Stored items
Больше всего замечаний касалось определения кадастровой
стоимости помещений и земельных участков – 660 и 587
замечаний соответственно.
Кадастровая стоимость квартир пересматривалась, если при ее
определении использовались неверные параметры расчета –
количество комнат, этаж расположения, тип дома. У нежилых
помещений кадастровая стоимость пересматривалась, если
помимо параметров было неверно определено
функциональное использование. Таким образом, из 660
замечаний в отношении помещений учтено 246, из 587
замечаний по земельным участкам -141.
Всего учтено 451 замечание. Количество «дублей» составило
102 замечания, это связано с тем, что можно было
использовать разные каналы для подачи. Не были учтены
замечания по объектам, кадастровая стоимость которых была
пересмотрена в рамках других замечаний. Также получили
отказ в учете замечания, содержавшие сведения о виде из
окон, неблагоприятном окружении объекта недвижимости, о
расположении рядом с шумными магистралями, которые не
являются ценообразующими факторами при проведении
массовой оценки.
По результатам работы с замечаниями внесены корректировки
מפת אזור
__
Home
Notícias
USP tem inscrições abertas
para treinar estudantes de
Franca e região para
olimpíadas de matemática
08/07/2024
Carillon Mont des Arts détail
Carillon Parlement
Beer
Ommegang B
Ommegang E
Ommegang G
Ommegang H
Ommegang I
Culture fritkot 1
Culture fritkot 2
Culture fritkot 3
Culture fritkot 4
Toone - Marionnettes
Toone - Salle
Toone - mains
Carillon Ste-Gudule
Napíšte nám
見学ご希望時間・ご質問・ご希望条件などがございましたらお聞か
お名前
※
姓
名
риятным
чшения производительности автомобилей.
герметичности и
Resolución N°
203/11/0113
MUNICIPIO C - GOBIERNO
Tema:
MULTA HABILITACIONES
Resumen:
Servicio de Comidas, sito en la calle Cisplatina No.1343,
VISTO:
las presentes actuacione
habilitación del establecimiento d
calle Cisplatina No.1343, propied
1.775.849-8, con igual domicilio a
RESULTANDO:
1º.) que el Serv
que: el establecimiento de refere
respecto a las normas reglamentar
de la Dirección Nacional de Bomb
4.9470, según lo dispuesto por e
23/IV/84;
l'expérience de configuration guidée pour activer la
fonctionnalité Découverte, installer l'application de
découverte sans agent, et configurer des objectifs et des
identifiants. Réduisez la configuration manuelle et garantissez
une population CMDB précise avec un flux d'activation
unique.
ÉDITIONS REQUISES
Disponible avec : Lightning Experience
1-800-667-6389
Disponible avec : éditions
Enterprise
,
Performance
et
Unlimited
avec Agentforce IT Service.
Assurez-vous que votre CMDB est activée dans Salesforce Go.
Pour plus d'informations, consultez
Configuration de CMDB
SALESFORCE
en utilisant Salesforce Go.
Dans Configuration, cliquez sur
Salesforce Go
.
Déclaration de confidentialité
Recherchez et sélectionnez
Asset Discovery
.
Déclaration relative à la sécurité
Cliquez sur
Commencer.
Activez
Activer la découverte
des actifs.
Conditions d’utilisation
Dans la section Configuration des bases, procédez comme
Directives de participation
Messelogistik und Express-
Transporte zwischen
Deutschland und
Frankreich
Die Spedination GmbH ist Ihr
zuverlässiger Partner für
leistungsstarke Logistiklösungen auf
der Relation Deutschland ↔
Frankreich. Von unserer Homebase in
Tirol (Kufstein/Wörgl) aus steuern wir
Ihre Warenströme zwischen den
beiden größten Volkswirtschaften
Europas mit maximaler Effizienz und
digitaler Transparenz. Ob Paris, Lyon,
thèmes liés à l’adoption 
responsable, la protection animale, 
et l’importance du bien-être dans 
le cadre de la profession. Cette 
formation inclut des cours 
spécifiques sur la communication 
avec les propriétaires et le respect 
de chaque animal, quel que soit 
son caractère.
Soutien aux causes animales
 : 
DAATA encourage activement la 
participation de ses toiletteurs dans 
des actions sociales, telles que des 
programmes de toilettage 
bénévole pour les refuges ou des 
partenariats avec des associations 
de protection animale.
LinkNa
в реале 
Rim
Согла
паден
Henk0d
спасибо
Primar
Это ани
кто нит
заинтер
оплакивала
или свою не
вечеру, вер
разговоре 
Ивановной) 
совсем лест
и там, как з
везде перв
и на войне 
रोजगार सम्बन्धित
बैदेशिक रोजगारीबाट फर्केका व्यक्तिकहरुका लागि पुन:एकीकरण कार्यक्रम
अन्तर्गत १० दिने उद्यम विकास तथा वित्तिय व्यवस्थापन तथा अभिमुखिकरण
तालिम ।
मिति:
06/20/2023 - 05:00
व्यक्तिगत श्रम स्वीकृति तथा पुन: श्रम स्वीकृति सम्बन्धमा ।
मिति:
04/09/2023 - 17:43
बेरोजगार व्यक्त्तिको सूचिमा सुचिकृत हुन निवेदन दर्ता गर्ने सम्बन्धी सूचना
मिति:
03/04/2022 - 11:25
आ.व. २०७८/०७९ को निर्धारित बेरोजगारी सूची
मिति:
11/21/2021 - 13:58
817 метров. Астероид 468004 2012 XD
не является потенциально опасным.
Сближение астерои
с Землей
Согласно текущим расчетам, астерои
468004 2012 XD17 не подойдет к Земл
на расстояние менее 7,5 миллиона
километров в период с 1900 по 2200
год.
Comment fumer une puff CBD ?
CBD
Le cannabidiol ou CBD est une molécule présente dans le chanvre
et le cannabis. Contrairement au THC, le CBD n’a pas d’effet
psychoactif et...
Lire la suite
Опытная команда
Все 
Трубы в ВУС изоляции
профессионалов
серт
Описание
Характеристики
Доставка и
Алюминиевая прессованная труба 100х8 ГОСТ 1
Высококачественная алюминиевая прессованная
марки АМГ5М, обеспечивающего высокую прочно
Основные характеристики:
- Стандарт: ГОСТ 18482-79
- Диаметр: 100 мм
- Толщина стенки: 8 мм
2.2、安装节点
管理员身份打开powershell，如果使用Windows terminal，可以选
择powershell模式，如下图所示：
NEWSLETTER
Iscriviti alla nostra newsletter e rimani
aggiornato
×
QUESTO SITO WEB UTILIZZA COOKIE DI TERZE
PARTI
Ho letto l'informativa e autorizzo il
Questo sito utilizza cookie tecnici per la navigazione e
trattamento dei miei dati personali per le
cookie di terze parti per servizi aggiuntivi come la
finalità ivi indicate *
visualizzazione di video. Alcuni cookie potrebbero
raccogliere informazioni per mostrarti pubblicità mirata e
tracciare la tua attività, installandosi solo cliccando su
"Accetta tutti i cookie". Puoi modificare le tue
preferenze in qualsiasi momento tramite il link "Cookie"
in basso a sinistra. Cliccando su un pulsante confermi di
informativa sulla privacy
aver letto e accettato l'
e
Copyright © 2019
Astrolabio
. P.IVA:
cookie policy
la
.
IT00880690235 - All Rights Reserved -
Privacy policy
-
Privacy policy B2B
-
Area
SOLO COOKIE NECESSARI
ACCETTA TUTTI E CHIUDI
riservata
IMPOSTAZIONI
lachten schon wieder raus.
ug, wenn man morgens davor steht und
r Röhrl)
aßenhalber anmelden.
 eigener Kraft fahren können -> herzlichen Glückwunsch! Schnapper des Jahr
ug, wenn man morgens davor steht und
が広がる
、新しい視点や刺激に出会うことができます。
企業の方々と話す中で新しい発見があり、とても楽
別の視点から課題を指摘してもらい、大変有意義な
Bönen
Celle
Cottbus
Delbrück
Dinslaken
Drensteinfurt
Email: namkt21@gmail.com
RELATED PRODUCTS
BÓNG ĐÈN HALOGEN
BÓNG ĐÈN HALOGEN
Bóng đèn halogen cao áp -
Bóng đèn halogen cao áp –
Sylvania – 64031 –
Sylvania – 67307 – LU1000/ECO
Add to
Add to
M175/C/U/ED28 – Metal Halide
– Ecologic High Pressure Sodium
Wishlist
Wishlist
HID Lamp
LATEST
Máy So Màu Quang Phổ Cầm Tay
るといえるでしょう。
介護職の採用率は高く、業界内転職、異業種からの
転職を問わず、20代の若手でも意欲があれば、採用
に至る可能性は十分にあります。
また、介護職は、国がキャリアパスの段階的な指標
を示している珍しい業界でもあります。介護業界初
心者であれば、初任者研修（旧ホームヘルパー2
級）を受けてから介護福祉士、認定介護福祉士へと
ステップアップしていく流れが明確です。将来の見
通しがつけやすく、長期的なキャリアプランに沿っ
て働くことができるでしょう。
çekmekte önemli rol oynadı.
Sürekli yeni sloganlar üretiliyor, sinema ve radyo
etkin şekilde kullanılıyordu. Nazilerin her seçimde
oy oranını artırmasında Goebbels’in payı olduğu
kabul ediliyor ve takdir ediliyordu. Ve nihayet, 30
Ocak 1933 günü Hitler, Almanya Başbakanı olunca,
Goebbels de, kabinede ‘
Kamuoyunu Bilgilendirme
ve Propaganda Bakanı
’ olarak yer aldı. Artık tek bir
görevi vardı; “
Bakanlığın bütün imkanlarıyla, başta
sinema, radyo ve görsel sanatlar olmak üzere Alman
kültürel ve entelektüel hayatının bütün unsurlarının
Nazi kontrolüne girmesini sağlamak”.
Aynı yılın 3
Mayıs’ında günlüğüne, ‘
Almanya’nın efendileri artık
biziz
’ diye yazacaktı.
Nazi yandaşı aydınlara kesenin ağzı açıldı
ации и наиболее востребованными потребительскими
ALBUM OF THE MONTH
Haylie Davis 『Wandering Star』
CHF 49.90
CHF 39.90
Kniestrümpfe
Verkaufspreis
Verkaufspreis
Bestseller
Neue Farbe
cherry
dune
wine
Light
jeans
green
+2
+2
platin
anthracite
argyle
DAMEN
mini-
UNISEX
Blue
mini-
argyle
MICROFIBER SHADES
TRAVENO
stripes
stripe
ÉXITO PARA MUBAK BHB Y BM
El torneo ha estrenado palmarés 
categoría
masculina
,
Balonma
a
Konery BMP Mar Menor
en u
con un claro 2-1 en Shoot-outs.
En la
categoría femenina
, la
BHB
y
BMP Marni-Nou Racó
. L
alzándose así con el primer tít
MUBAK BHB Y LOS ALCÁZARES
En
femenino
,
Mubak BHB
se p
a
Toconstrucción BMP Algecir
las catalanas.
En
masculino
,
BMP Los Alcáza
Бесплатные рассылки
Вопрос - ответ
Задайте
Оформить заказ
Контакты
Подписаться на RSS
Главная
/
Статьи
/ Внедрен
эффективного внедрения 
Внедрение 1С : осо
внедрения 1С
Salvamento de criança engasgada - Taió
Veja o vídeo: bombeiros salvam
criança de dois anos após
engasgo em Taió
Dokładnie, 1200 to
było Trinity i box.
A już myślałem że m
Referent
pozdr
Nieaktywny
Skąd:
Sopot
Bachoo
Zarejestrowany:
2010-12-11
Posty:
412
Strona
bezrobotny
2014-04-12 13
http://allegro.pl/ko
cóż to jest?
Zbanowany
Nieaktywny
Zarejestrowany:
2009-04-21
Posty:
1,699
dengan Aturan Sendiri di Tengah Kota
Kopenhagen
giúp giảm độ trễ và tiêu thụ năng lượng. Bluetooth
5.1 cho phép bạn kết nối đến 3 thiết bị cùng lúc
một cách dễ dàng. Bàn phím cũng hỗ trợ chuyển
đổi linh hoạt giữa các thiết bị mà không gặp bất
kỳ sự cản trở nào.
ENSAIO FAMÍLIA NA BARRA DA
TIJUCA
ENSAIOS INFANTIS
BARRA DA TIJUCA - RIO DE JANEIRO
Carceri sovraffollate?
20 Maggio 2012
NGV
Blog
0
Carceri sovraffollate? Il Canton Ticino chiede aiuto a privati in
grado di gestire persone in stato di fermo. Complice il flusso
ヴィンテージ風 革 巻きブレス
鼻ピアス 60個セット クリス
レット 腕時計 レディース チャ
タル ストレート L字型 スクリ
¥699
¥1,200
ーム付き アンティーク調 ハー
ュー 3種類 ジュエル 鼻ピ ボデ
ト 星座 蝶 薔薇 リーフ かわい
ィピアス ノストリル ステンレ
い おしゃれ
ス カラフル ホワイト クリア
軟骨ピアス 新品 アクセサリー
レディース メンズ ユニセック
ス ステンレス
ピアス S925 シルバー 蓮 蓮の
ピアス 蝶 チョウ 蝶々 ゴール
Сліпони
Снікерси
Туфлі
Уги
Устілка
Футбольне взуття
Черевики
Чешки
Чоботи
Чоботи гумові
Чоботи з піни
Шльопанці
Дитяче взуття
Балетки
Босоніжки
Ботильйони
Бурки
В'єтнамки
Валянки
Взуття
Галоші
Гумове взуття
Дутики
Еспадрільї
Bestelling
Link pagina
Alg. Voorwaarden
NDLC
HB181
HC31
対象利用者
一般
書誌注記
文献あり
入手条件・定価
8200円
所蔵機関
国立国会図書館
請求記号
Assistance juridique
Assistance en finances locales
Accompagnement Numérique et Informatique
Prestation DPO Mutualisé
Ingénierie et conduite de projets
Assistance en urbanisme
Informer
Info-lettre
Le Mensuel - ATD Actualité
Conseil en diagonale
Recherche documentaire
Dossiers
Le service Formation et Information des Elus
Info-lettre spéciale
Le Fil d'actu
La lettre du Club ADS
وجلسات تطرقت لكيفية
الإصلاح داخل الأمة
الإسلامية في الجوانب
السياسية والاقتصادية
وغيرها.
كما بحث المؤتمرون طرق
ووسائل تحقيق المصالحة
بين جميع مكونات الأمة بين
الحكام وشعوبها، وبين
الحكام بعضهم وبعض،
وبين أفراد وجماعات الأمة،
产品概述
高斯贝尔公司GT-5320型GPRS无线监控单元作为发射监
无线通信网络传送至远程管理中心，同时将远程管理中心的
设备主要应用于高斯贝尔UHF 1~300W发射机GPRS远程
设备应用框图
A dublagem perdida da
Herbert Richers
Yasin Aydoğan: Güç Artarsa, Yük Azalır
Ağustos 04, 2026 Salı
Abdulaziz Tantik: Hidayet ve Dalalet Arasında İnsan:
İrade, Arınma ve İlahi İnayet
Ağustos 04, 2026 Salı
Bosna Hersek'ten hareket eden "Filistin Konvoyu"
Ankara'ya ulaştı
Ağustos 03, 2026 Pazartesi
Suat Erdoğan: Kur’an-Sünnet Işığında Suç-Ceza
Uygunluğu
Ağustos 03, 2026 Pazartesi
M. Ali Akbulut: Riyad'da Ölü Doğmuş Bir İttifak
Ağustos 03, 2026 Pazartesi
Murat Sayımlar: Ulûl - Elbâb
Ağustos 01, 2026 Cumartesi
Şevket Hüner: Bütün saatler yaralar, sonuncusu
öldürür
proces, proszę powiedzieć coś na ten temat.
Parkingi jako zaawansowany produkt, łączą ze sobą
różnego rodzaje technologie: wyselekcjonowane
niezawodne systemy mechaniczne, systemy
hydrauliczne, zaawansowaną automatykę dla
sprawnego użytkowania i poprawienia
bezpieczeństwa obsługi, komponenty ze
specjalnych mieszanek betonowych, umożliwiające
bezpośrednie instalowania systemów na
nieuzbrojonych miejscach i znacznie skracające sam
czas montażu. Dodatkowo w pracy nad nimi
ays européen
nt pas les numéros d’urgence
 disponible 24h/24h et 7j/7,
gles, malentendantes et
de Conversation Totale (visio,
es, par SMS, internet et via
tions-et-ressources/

*AIM OF THE EXERCISE*
Starting from the top of the records and ending at the line that contains "окон, неблагоприятном окружении", repeat each line exactly and return only those lines.

*REPLY*
Больше всего замечаний касалось определения кадастровой
стоимости помещений и земельных участков – 660 и 587
замечаний соответственно.
Кадастровая стоимость квартир пересматривалась, если при ее
определении использовались неверные параметры расчета –
количество комнат, этаж расположения, тип дома. У нежилых
помещений кадастровая стоимость пересматривалась, если
помимо параметров было неверно определено
функциональное использование. Таким образом, из 660
замечаний в отношении помещений учтено 246, из 587
замечаний по земельным участкам -141.
Всего учтено 451 замечание. Количество «дублей» составило
102 замечания, это связано с тем, что можно было
использовать разные каналы для подачи. Не были учтены
замечания по объектам, кадастровая стоимость которых была
пересмотрена в рамках других замечаний. Также получили
отказ в учете замечания, содержавшие сведения о виде из
окон, неблагоприятном окружении объекта недвижимости, о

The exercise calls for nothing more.